10.02.2021 – 15.35 – Che eredità ci ha lasciato la tragedia delle foibe? La risposta non è una sola, i modi per cercarla altrettanto. Di sicuro la memoria non potrà dirsi mai davvero comune e condivisa. Lo ha detto Roberto Dipiazza nel suo intervento: “Per quanto sia impossibile pretendere una memoria condivisa, il percorso di ricongiungimento va portato avanti. Non si tratta di chiedere perdono, quello va fatto semmai in ambito personale, ma di riconoscere quanto successo”. Massimiliano Fedriga invece ha chiesto che “le istituzioni italiane si scusino per tutti i decenni nei quali si sono girati dall’altra parte e per ‘realpolitik’ hanno sminuito, negato e tralasciato i drammi che la nostra gente e che le nostre famiglie hanno vissuto su queste terre”. La ricerca storica dopo il 1989 ha fatto passi in avanti e ricostruire gli eventi che hanno portato alle stragi del 1943 e 1945 e all’esodo da Istria e Dalmazia è molto complesso. È l’esplosione di tensioni etniche presenti nell’area fin dalla metà dell’Ottocento e accese dalla politica fascista, ma non solo. Interpretare quanto ricordato a Basovizza oggi solo come un regolamento di conti da parte della popolazione slava contro le oppressioni fasciste è una prospettiva riduttiva. Nelle foibe finirono non solo fascisti, ma anche tanti innocenti che si trovarono nel posto sbagliato al momento sbagliato. Ma la storia delle foibe è soprattutto una storia di guerra.

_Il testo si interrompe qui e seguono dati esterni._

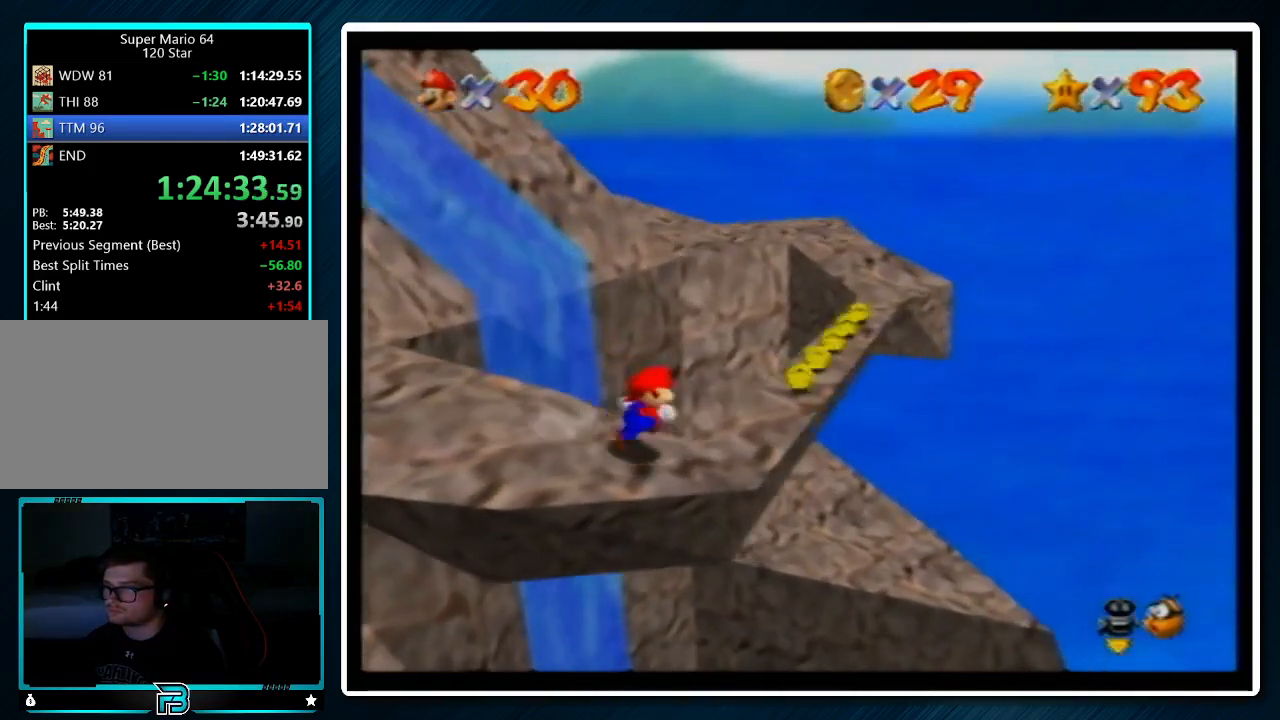
{"buttons": [], "left_stick": "up-right", "events": [[67, "left_stick", "up-right"]]}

Con la Seconda guerra mondiale viene meno la separazione, tra obiettivi civili e militari: le stragi colpiscono anche popolazioni inermi e spesso sono usate come vero e proprio strumento di lotta nelle dinamiche belliche. La guerra sul fronte orientale in particolare si connota da subito (dall’attacco tedesco a Polonia e Unione Sovietica fino alla Shoah) come guerra di sterminio. La pulizia etnica comunista nei confronti della popolazione italiana sulla costa adriatica nord-orientale ripropone queste dinamiche e si configura come violenza di stato: è l’OZNA, la polizia politica, a metterla in atto con lo scopo di “depurare” (verbo che come altri all’epoca era usato intendendo una visione organica della nazione) la società dai nemici dello stato. Le forze jugoslave che hanno torturato e massacrato un numero imprecisato di persone (la maggioranza delle stime propende tra 8’000 e 10’000) sono le stesse che hanno fatto arretrare l’esercito tedesco dai Balcani e aiutato la loro espulsione da Trieste. Le prospettive possibili per una ricostruzione sono tante, bisogna provare ad usarle tutte insieme.

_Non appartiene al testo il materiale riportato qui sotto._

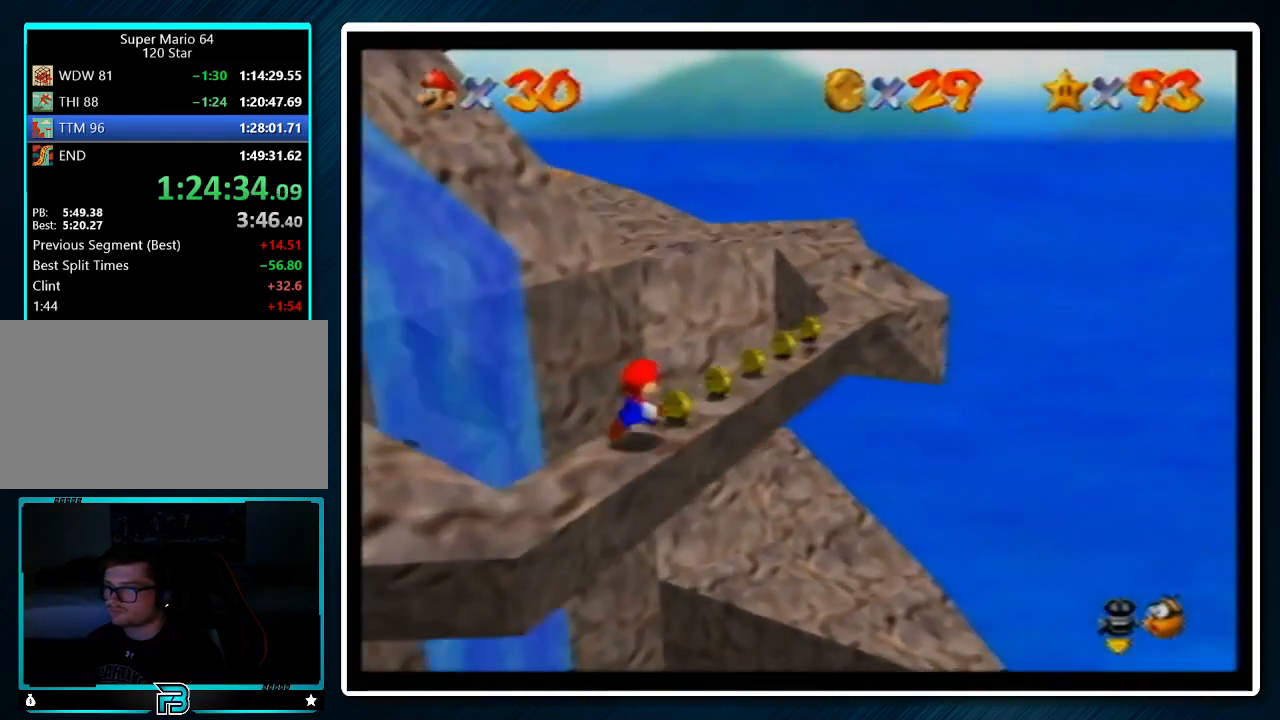
{"buttons": ["A", "B"], "left_stick": "up-right", "events": [[67, "B", "down"], [167, "B", "up"], [500, "A", "down"], [500, "B", "down"]]}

In tal senso, il mantenimento dell’onorificenza di Cavaliere di Gran Croce da parte della Repubblica italiana assegnata a Tito va quantomeno spiegata, come hanno osservato lo stesso Dipiazza e Massimiliano Fedriga: “Oggi chiediamo una presa d’atto e l’abrogazione immediata della norma che ha reso possibile questo scandalo e questa offesa”. Oggi Italia, Slovenia e Croazia sono membri dell’Unione Europea in pace tra loro, Dipiazza ha fatto riferimento a un “percorso d’amore” non agevole ma da da perseguire, non può essere altrimenti: le versioni della storia di ciascuno dei tre stati, anche dei periodi più oscuri, ad oggi non possono non comunicare tra loro. Le parole più lungimiranti a tal proposito le ha pronunciate Paolo Sardos Albertini, presidente della Lega Nazionale: “L’onore oggi va dato non solo alle vittime italiane, ma anche a quelle croate e slovene” colpite tutte dalla brutalità del comunismo titino. “Il sentimento di pietà umana e cristiana – ha proseguito Sardos Albertini – dev’essere comune, anche in risposta a sedicenti storici che non riconoscono la tragedia delle foibe”.